HES 130/0.4 had no teratogenic properties in rats or rabbits. Embryolethal effects were observed in rabbits at 50 mL/kg BW/day of 10% HES 130/0.4. In rats, bolus injection of this dose during pregnancy and lactation reduced body weight of offspring and induced developmental delays. However, embryo-fetotoxicity in rats and rabbits was only observed at maternal-toxic dose levels. Signs of fluid overloading were seen in the dams. Fertility studies on directly exposed animals have not been conducted.

Mutagenicity study

No mutagenic effects were observed with HES 130/0.4 10% solution according to the following tests on mutagenic activity: Salmonella typhimuriumreverse mutation assay (in vitro), mammalian cells in the in vitro gene mutation assay (HPRT), assessment of the clastogenic activity in cultured human peripheral lymphocytes (in vitro), bone marrow cytogenetic test in Sprague-Dawley rats.

Sensitization study

In a skin sensitization study, 30 male Dunkin-Hartley guinea pigs were treated intracutaneously and topically with undiluted HES 130/0.4 10% to examine the local irritation. Animals of the control group were treated with isotonic NaCl solution (negative control). The positive control group was treated with potassium dichromate.

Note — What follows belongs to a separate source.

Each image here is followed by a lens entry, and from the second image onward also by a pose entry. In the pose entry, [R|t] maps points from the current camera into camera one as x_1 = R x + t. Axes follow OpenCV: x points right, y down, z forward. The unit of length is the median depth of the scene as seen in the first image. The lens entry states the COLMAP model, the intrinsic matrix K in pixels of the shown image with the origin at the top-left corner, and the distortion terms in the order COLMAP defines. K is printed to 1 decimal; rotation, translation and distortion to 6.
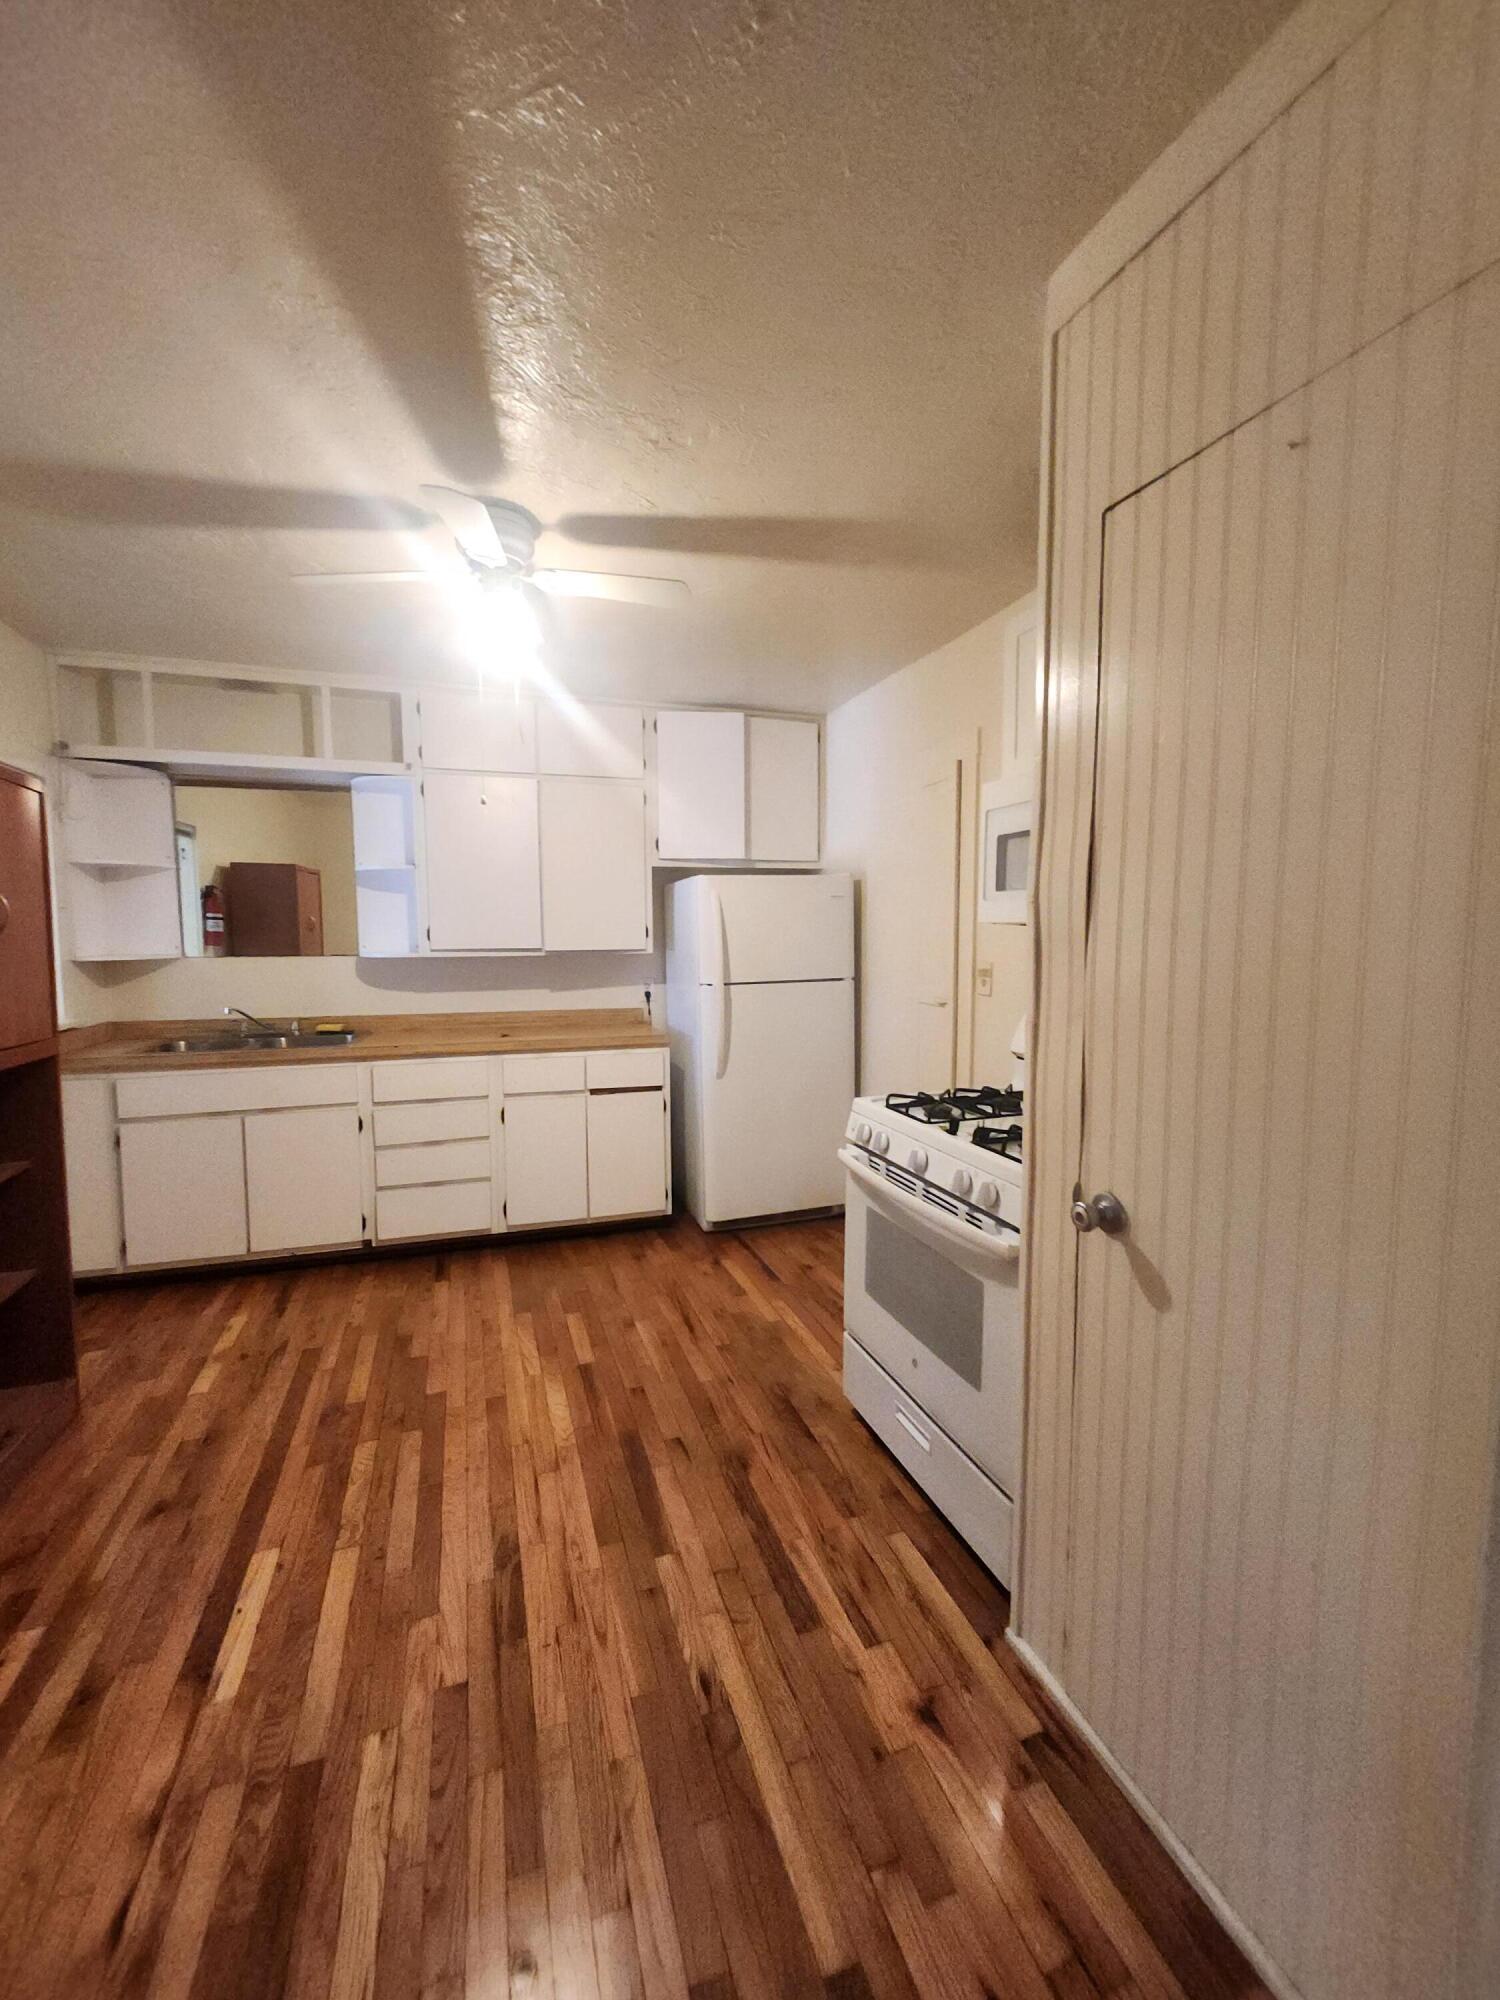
lens RADIAL K [[791.0, 0, 738.5], [0, 791.0, 995.4], [0, 0, 1]] dist [-0.001047, 0.000778]
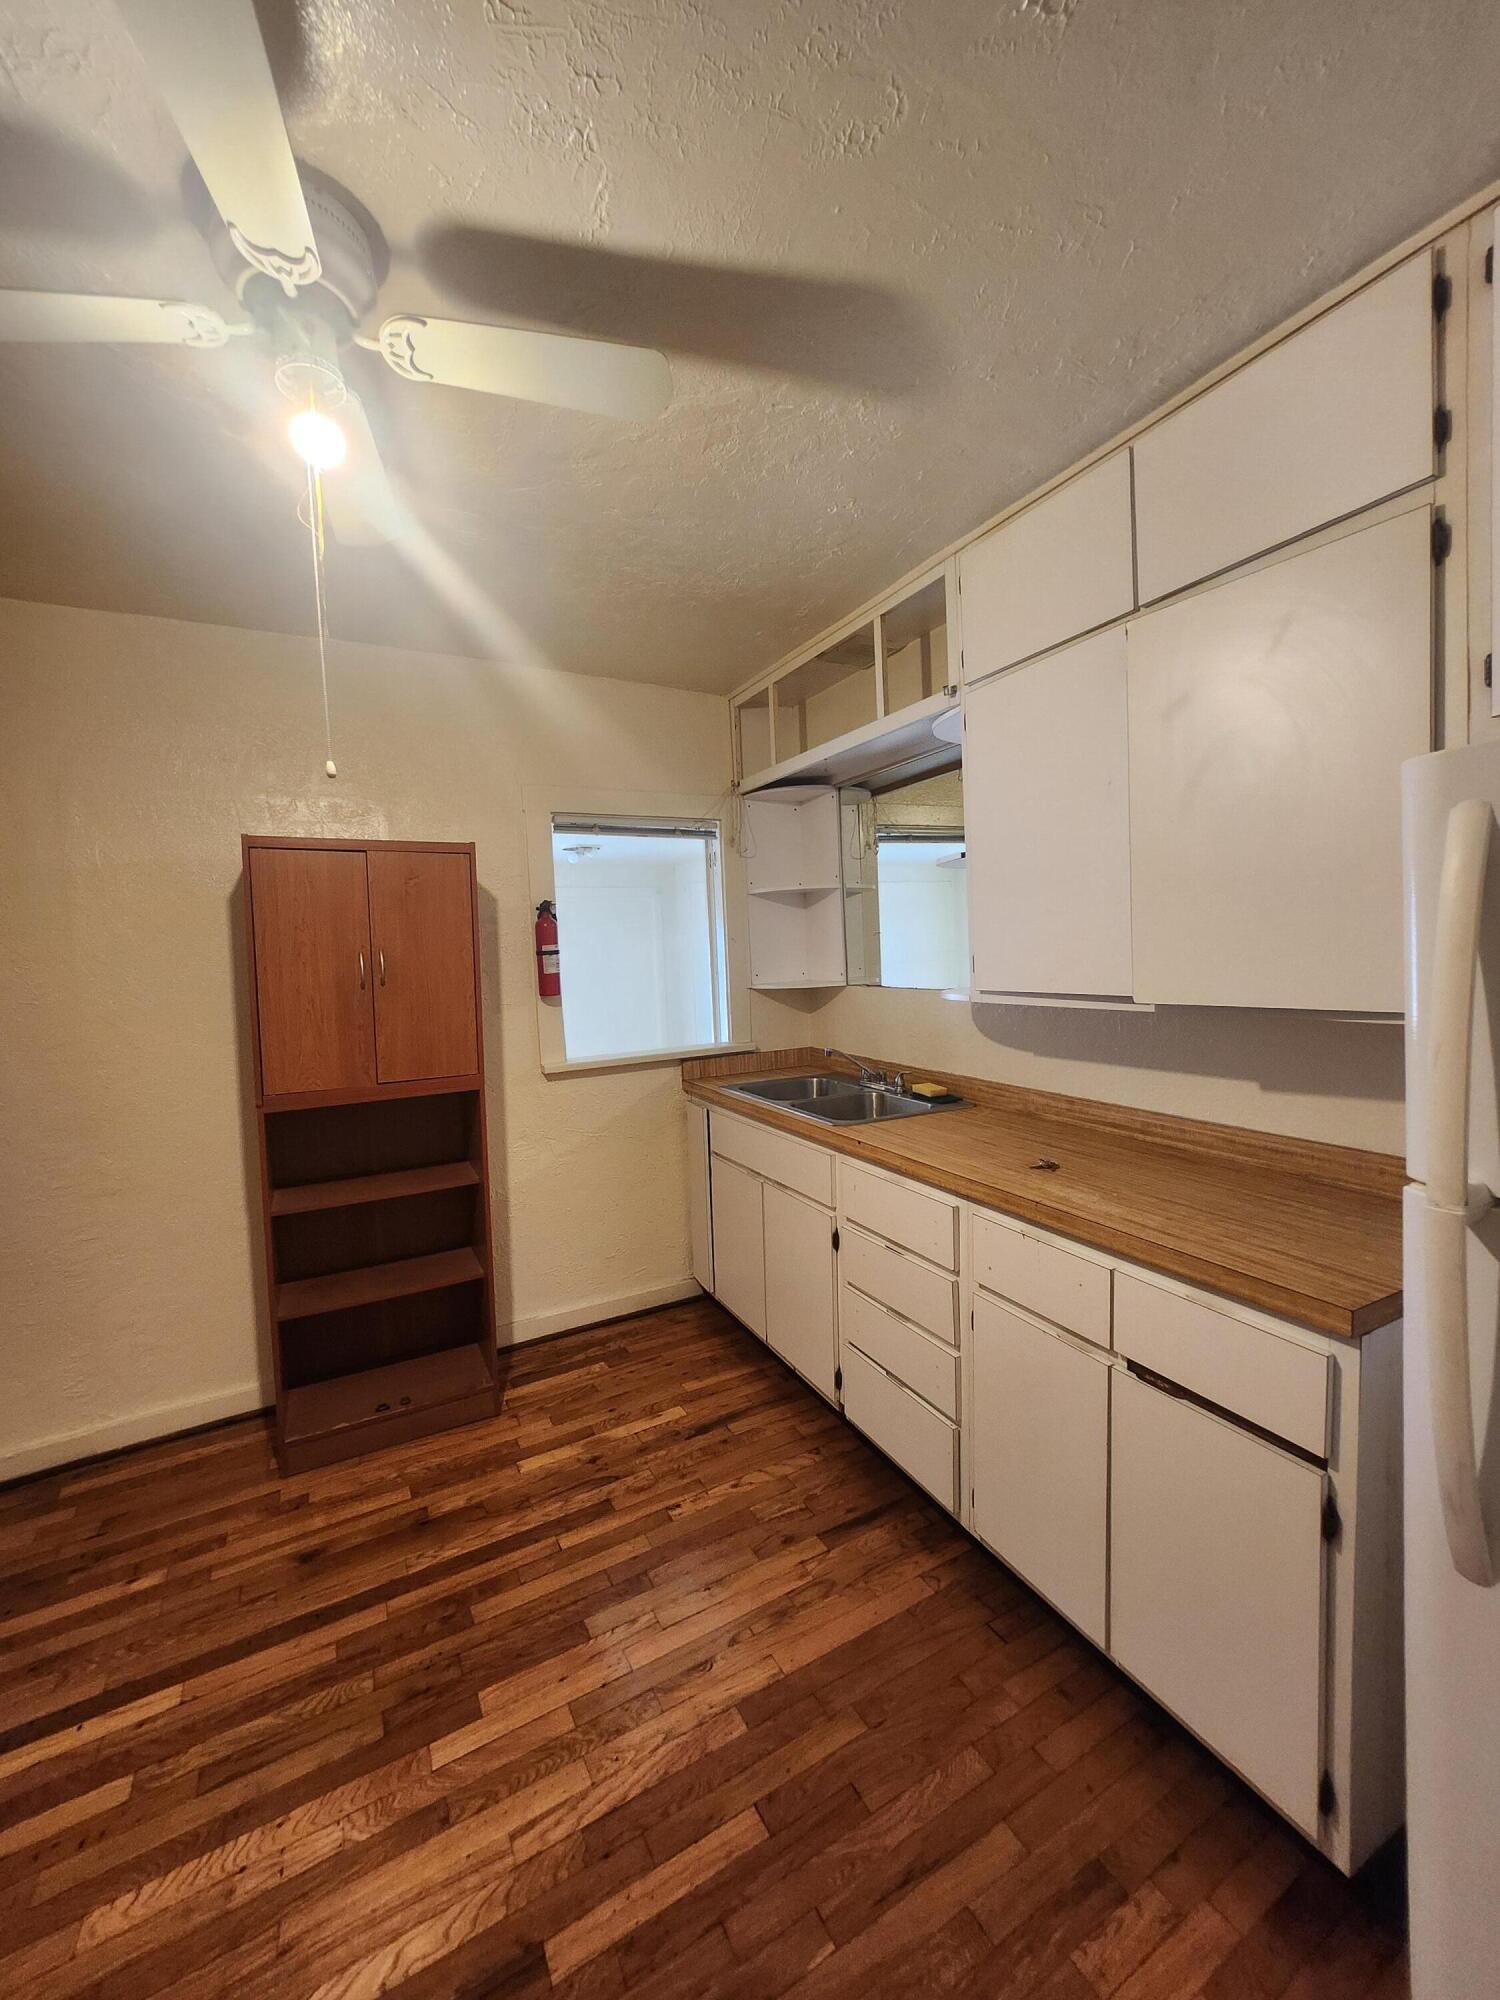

No skin irritation after application of HES 130/0.4 10% solution was observed. HES 130/0.4 10% has no sensitizing properties.

Non-antigenicity study

A study in 5 female Dunkin-Hartley guinea pigs was done to demonstrate non-antigenicity of HES 130/0.4 10% in sensitized guinea pigs. After the 48-day sensitization period the animals received 3 mL of HES 130/0.4 10% intravenously.

No sensitizing properties of HES 130/0.4 10% were observed in this animal model.

Blood compatibility study

A study to examine the hemolytic properties of HES 130/0.4 10% solution on human red blood cells was performed. Undiluted HES 130/0.4 10% solution was shown to have no hemolytic effect on human red blood cells.

In an in vitro study, Voluven and 6% HES 130/0.4 in an isotonic electrolyte solution did not cause hemolysis in human whole blood.

Local tolerance

In a local tolerance study in 12 Himalayan rabbits (6 males and 6 females) were administered a single intravenous infusion (300 mL 10% HES 130/0.4 / 3 hours / animal), intra-arterially (300 mL 10% HES 130/0.4 / 3 hours / animal), paravenously (0.5 mL 10% HES 130/0.4 / animal), and subcutaneously (1 mL 10% HES 130/0.4 / animal). Isotonic saline (NaCl 0.9%) served as a negative control.

Under these test conditions 10% HES 130/0.4 showed good local tolerance in rabbits after intravenous infusion at a dose level that corresponded to 4-5 fold the level used in man. Microscopic investigations did not show any substance-related local changes.

In a further local tolerance test in New Zealand White rabbits, Voluven and 6% HES 130/0.4 in an isotonic electrolyte solution were administered in intended intravenous administration site as well as in unintended injection sites (intraarterial, paravenous, subcutaneous and intramuscular). Both Voluven and 6% HES 130/0.4 in an isotonic electrolyte solution showed good local tolerance in rabbits after intravenous infusion and also indicating no difference between both HES solutions.